The obvious disadvantage is that we're duplicating the configuration, but that's hardly an issue cause the config almost never change and even if they go out of sync it's not a big deal since we only need this config to heavenly distribute jobs across partitions.

The advantages are:

  1. The shard name is an implementation detail so providing it as a part of event seems like violation of encapsulation
  2. We might discover that some small in size wiki is very heavy on the queue, so we might want to reshuffle them independently from the DB shards
  3. Since the number of partitions will be less then the number of shards, several shards will be assigned to each partition. As the shards are designed to be equalish in size, we can rely on automatic balancing just providing the shard as a key. But if we realize that this doesn't make fair distribution of load we can reshuffle things independently from MW shards.
  4. This allows us to have different mappings for different jobs as some job types might be more heavy on a certain wiki.
Restricted Application added a project: Analytics. · View Herald TranscriptNov 23 2017, 10:58 AM

Although this is required for being able to horizontally scale the Kafka-based queue, optimization work done in T181007 made it possible to sustain 900 events/sec with a single partition (and that might not be the limit, perhaps now we're hitting concurrency limits) which is 5 times more then required currently for the most high-traffic jobs.

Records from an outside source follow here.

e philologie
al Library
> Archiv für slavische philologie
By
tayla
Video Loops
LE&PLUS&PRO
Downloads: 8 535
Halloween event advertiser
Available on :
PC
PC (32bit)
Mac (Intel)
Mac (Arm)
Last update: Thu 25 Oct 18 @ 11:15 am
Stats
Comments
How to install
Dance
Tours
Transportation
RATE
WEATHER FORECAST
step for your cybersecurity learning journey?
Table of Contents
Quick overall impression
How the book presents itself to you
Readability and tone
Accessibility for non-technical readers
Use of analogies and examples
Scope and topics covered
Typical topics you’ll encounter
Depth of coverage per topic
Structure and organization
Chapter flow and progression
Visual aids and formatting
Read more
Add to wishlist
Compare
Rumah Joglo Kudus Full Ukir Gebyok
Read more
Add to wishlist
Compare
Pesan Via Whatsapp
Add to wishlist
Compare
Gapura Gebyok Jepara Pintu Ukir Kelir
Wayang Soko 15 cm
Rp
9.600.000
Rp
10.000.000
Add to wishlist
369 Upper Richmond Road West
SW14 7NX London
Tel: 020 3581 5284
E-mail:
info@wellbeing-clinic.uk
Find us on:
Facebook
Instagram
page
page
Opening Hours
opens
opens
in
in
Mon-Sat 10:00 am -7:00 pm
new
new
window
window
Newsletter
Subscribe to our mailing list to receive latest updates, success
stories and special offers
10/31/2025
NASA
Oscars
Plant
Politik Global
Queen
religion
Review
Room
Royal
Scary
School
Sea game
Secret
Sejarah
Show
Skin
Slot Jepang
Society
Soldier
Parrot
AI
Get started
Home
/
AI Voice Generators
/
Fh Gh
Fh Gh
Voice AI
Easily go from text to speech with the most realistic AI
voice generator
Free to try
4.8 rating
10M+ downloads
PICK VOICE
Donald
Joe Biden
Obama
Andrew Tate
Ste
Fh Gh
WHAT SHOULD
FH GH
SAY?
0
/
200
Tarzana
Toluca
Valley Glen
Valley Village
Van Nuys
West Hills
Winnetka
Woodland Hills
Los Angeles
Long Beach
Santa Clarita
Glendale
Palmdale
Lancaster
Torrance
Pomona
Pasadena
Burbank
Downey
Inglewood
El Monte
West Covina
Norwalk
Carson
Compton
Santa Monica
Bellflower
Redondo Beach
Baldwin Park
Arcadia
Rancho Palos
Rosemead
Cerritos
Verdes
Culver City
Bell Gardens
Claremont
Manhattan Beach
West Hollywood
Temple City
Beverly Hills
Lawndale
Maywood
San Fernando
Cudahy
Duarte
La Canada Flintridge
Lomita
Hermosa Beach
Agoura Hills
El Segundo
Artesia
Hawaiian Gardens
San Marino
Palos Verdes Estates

So this is not a pressing issue any more right now.

We're moving this to Radar. Ping us or move it back if it becomes high priority again. cc @Ottomata

Milimetric moved this task from Incoming to Radar on the Analytics board.Nov 27 2017, 5:20 PM
Pchelolo closed this task as Declined.Mar 21 2018, 6:21 PM
Pchelolo edited projects, added Services (done); removed Services (next).

We've decided to go with a different approach when CP is handling partitioning. Declining.